Avoid Domain Blacklisting by Identifying Bad Neighbors
While most companies don’t employ IP-level blacklisting for fear of blocking the access of legitimate users along with those that are malicious, organizations that established zero-trust policies might. That said, it is crucial for businesses that use shared IP addresses to ensure that they don’t use the same IP addresses as bad actors do. TIP can help with that. Find out how below.
Let us say that your company recently received a complaint from one of your loyal customers saying that he can’t access your website. You scoured the Web for more information and found that your IP address 185[.]120[.]221[.]28 (highlighted in gray) appears on AbuseIPDB’s IP blocklist.
You need to get off the said blocklist if you want visitors (old and new alike) to keep coming to your website. Otherwise, your company will lose the much-needed revenue. But first, you need to prove that your site is threat-free. You can use TIP for that. Subject your domain to a TIP analysis. Based on the malware check, tzar[.]ir (your domain in this hypothetical scenario) is indeed malware-free.
You can keep a copy of your domain test as proof of your website’s good standing.
Now, you know that your site uses a shared IP address. One of your neighbors, therefore, could be the reason for its blacklisting. TIP can help with that as well. Subject your IP address to a TIP query to identify all of the domains you share it with. The platform should give you a list of five domains. One of them, of course, is yours.
Build a report for each domain on the list to get to the bottom of the issue. After further scrutiny, you will find that your domain tzar[.]ir, aminsft[.]com, and itworkers[.]ir are innocent. The culprit listed on VirusTotal and Yandex Safe Browsing is aminsmd[.]com.
Now that you’ve completed your investigation, you can ask your Internet service provider (ISP) to assign you a clean IP address. Make sure to submit the evidence you gathered. The succeeding switch in IP address should solve your website inaccessibility issues.
Pinpoint All Other Possible Threat Sources with a Single IoC
This time, let’s move on to keeping your corporate network safe from external threats. Let’s say, for instance, that your company’s security solution detected an intrusion from a user coming from hkrevolution[.]club. You can subject the said domain to a TIP analysis, which would tell you that it is a malware host listed explicitly on VirusTotal.

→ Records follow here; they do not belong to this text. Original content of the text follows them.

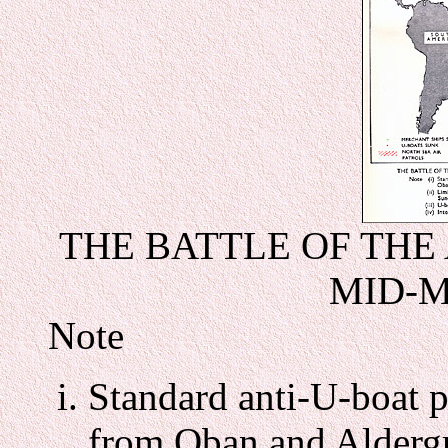
THE BATTLE OF THE A
MID-M
Note
Standard anti-U-boat p
from Oban and Alderg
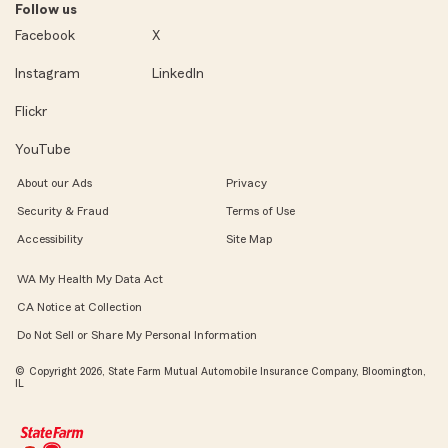
Follow us
Facebook
X
Instagram
LinkedIn
Flickr
YouTube
About our Ads
Privacy
Security & Fraud
Terms of Use
Accessibility
Site Map
WA My Health My Data Act
CA Notice at Collection
Do Not Sell or Share My Personal Information
© Copyright 2026, State Farm Mutual Automobile Insurance Company, Bloomington,
IL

The TIP analysis through its IP reputation API would also provide you a list of all IP addresses and domains connected to the malicious domain.

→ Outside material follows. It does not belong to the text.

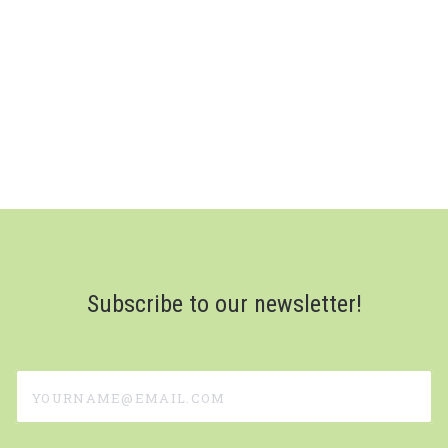
Subscribe to our newsletter!
yourname@email.com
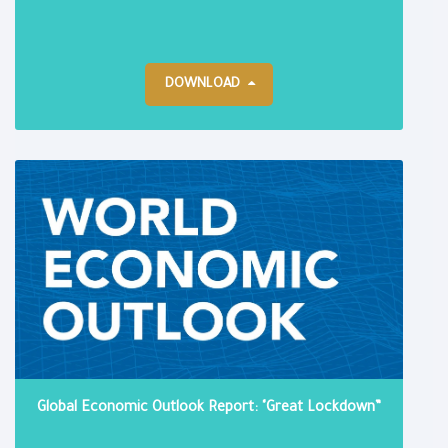
DOWNLOAD
Global Economic Outlook Report: "Great Lockdown”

To ensure protection from all other threat sources related to this specific attack, you can build a report for each IP address and domain. Should any of them prove malicious as well, block access to them immediately. Our deep-dive, for instance, yielded these additional threat sources, which probably need to be blocked, too:
- 50[.]63[.]202[.]39: Listed on VirusTotal as a malware host. See the full TIP report here.

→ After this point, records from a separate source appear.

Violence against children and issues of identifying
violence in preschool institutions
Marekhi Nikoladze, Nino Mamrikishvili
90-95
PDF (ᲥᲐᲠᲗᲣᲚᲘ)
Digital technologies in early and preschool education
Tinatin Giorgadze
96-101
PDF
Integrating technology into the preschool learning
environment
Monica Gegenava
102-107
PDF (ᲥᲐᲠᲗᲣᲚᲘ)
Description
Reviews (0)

- 50[.]63[.]202[.]55: Listed on VirusTotal as a malware host. See the full TIP report here.
A Web search using the domain and IP addresses as keywords revealed ties to the so-called “TwoSail Junk” or “Poisoned News” watering hole attack, which targeted iOS device users in Hong Kong. The attackers used the malware LightSpy to infect their victims’ devices.
---
As you’ve seen, an IP reputation check is one of the ways to avoid blacklisting and stay safe from known and unknown threat sources. Without constant monitoring and vigilance, falling prey to the perils brought on by malicious IP addresses is highly likely. To beef up your cybersecurity posture and maintain a good domain reputation, therefore, you need to use the right cyber threat intelligence feed that has a built-in IP reputation API such as TIP.